--- Data extracts Enclosed Below ---

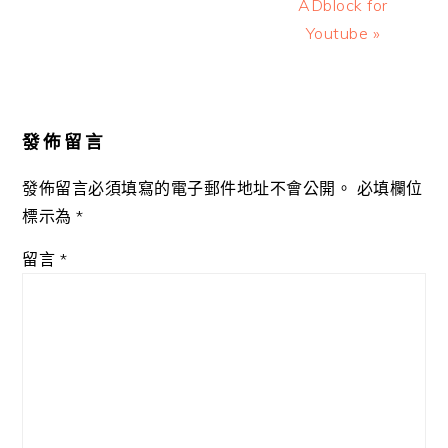
ADblock for
Youtube »
Reader
Interactions
發佈留言
發佈留言必須填寫的電子郵件地址不會公開。
必填欄位
標示為
*
留言
*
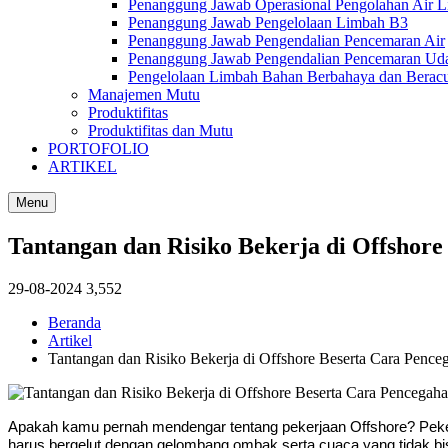
Penanggung Jawab Operasional Pengolahan Air 
Penanggung Jawab Pengelolaan Limbah B3
Penanggung Jawab Pengendalian Pencemaran Air
Penanggung Jawab Pengendalian Pencemaran Ud
Pengelolaan Limbah Bahan Berbahaya dan Berac
Manajemen Mutu
Produktifitas
Produktifitas dan Mutu
PORTOFOLIO
ARTIKEL
Menu
Tantangan dan Risiko Bekerja di Offshor
29-08-2024
3,552
Beranda
Artikel
Tantangan dan Risiko Bekerja di Offshore Beserta Cara Penc
Apakah kamu pernah mendengar tentang pekerjaan Offshore? Pekerj
harus bergelut dengan gelombang ombak serta cuaca yang tidak bis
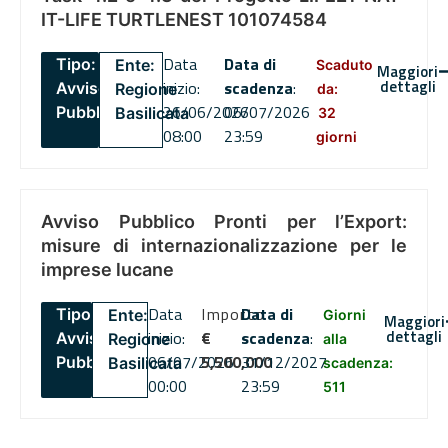
IT-LIFE TURTLENEST 101074584
Data
Data di
Tipo:
Ente:
Scaduto
Maggiori
dettagli
inizio:
scadenza
:
Avviso
Regione
da:
26/06/2026
06/07/2026
Pubblico
Basilicata
32
08:00
23:59
giorni
Avviso Pubblico Pronti per l’Export:
misure di internazionalizzazione per le
imprese lucane
Data
Importo
Data di
Tipo:
Ente:
Giorni
Maggiori
dettagli
inizio:
€
scadenza
:
Avviso
Regione
alla
06/07/2026
5,500,000
31/12/2027
Pubblico
Basilicata
scadenza:
00:00
23:59
511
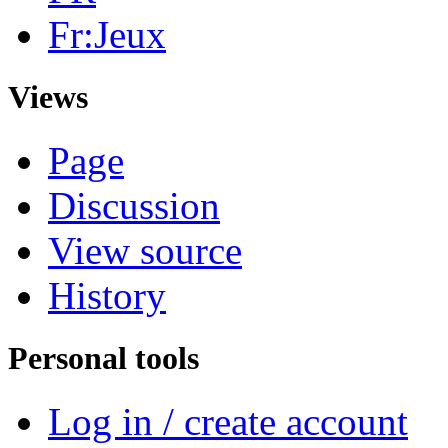
Fr:Jeux
Views
Page
Discussion
View source
History
Personal tools
Log in / create account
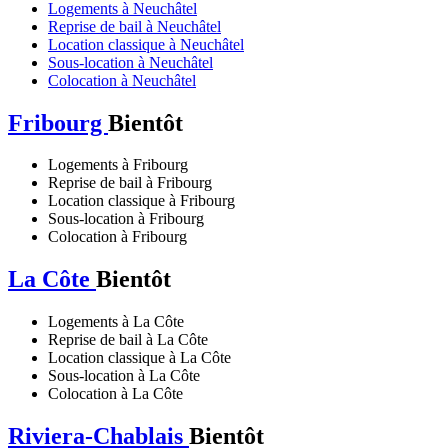
Logements à Neuchâtel
Reprise de bail à Neuchâtel
Location classique à Neuchâtel
Sous-location à Neuchâtel
Colocation à Neuchâtel
Fribourg
Bientôt
Logements à Fribourg
Reprise de bail à Fribourg
Location classique à Fribourg
Sous-location à Fribourg
Colocation à Fribourg
La Côte
Bientôt
Logements à La Côte
Reprise de bail à La Côte
Location classique à La Côte
Sous-location à La Côte
Colocation à La Côte
Riviera-Chablais
Bientôt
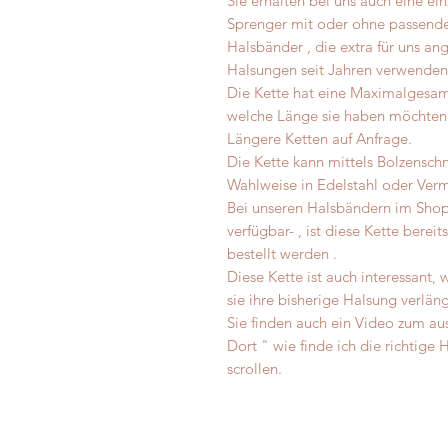
Sie erhalten bei uns auch eine ei
Sprenger mit oder ohne passende
Halsbänder , die extra für uns an
Halsungen seit Jahren verwenden
Die Kette hat eine Maximalgesam
welche Länge sie haben möchten
Längere Ketten auf Anfrage.
Die Kette kann mittels Bolzensch
Wahlweise in Edelstahl oder Verm
Bei unseren Halsbändern im Shop
verfügbar- , ist diese Kette bere
bestellt werden .
Diese Kette ist auch interessant
sie ihre bisherige Halsung verlän
Sie finden auch ein Video zum aus
Dort " wie finde ich die richtige
scrollen.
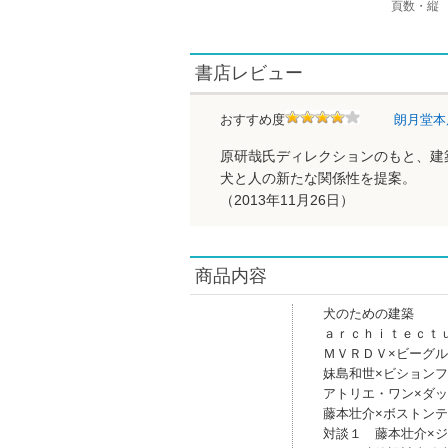
頁数・縦
書店レビュー
おすすめ度
朗月堂
原研哉氏ディレクションのもと、建
犬と人の新たな関係性を提案。
（2013年11月26日）
商品内容
犬のための建築
ａｒｃｈｉｔｅｃｔ
ＭＶＲＤＶ×ビーグル
妹島和世×ビション
アトリエ・ワン×ダ
藤本壮介×ボストン
対談１ 藤本壮介×ジ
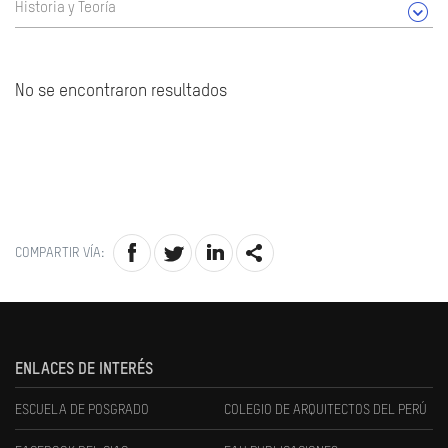
Historia y Teoría
No se encontraron resultados
COMPARTIR VÍA:
ENLACES DE INTERÉS
ESCUELA DE POSGRADO
COLEGIO DE ARQUITECTOS DEL PERÚ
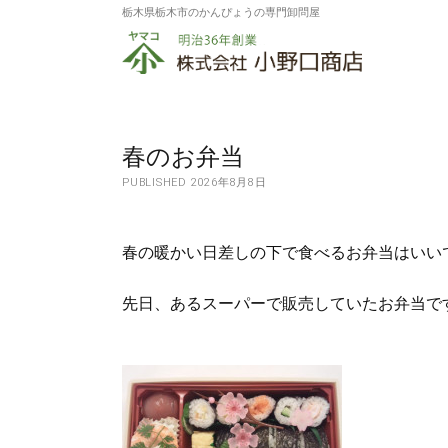
栃木県栃木市のかんぴょうの専門卸問屋
株
式
会
社
春のお弁当
PUBLISHED 2026年8月8日
小
野
春の暖かい日差しの下で食べるお弁当はいい
口
商
先日、あるスーパーで販売していたお弁当で
店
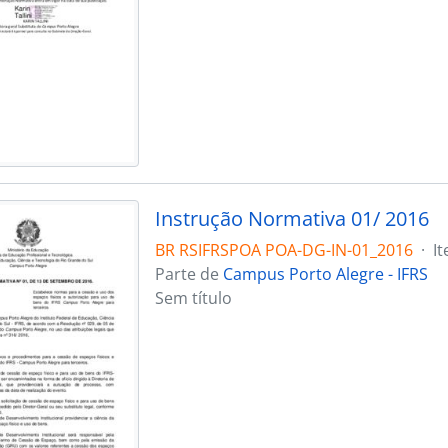
Instrução Normativa 01/ 2016
BR RSIFRSPOA POA-DG-IN-01_2016
·
I
Parte de
Campus Porto Alegre - IFRS
Sem título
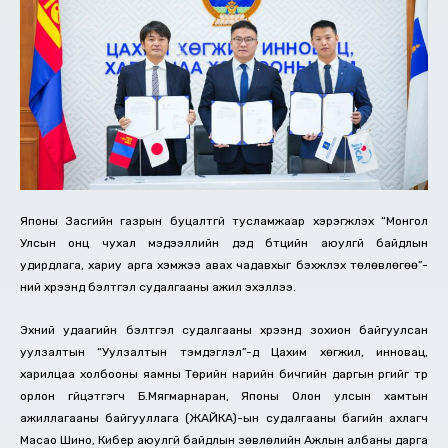
Японы Засгийн газрын буцалтгүй тусламжаар хэрэгжүүлэх “Монгол
Улсын онц чухал мэдээллийн дэд бүтцийн аюулгүй байдлын
удирдлага, хариу арга хэмжээ авах чадавхыг бэхжүүлэх төлөвлөгөө”-
ний хүрээнд бэлтгэл судалгааны ажил эхэллээ.
Эхний удаагийн бэлтгэл судалгааны хүрээнд зохион байгуулсан
уулзалтын “Уулзалтын тэмдэглэл”-д Цахим хөгжил, инновац,
харилцаа холбооны яамны Төрийн нарийн бичгийн даргын үүргийг түр
орлон гүйцэтгэгч Б.Мягмарнаран, Японы Олон улсын хамтын
ажиллагааны байгууллага (ЖАЙКА)-ын судалгааны багийн ахлагч
Масао Шино, Кибер аюулгүй байдлын зөвлөлийн Ажлын албаны дарга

--- End of Enclosed Data extracts ---

> Assignment:
Set down exactly the lines from the start of the records through the line containing "Halsungen seit Jahren verwenden", both included, and omit the pictures.

> Result for this task:
ADblock for
Youtube »
Reader
Interactions
發佈留言
發佈留言必須填寫的電子郵件地址不會公開。
必填欄位
標示為
*
留言
*
Penanggung Jawab Operasional Pengolahan Air 
Penanggung Jawab Pengelolaan Limbah B3
Penanggung Jawab Pengendalian Pencemaran Air
Penanggung Jawab Pengendalian Pencemaran Ud
Pengelolaan Limbah Bahan Berbahaya dan Berac
Manajemen Mutu
Produktifitas
Produktifitas dan Mutu
PORTOFOLIO
ARTIKEL
Menu
Tantangan dan Risiko Bekerja di Offshor
29-08-2024
3,552
Beranda
Artikel
Tantangan dan Risiko Bekerja di Offshore Beserta Cara Penc
Apakah kamu pernah mendengar tentang pekerjaan Offshore? Pekerj
harus bergelut dengan gelombang ombak serta cuaca yang tidak bis
IT-LIFE TURTLENEST 101074584
Data
Data di
Tipo:
Ente:
Scaduto
Maggiori
dettagli
inizio:
scadenza
:
Avviso
Regione
da:
26/06/2026
06/07/2026
Pubblico
Basilicata
32
08:00
23:59
giorni
Avviso Pubblico Pronti per l’Export:
misure di internazionalizzazione per le
imprese lucane
Data
Importo
Data di
Tipo:
Ente:
Giorni
Maggiori
dettagli
inizio:
€
scadenza
:
Avviso
Regione
alla
06/07/2026
5,500,000
31/12/2027
Pubblico
Basilicata
scadenza:
00:00
23:59
511
Fr:Jeux
Views
Page
Discussion
View source
History
Personal tools
Log in / create account
Logements à Neuchâtel
Reprise de bail à Neuchâtel
Location classique à Neuchâtel
Sous-location à Neuchâtel
Colocation à Neuchâtel
Fribourg
Bientôt
Logements à Fribourg
Reprise de bail à Fribourg
Location classique à Fribourg
Sous-location à Fribourg
Colocation à Fribourg
La Côte
Bientôt
Logements à La Côte
Reprise de bail à La Côte
Location classique à La Côte
Sous-location à La Côte
Colocation à La Côte
Riviera-Chablais
Bientôt
Sie erhalten bei uns auch eine ei
Sprenger mit oder ohne passende
Halsbänder , die extra für uns an
Halsungen seit Jahren verwenden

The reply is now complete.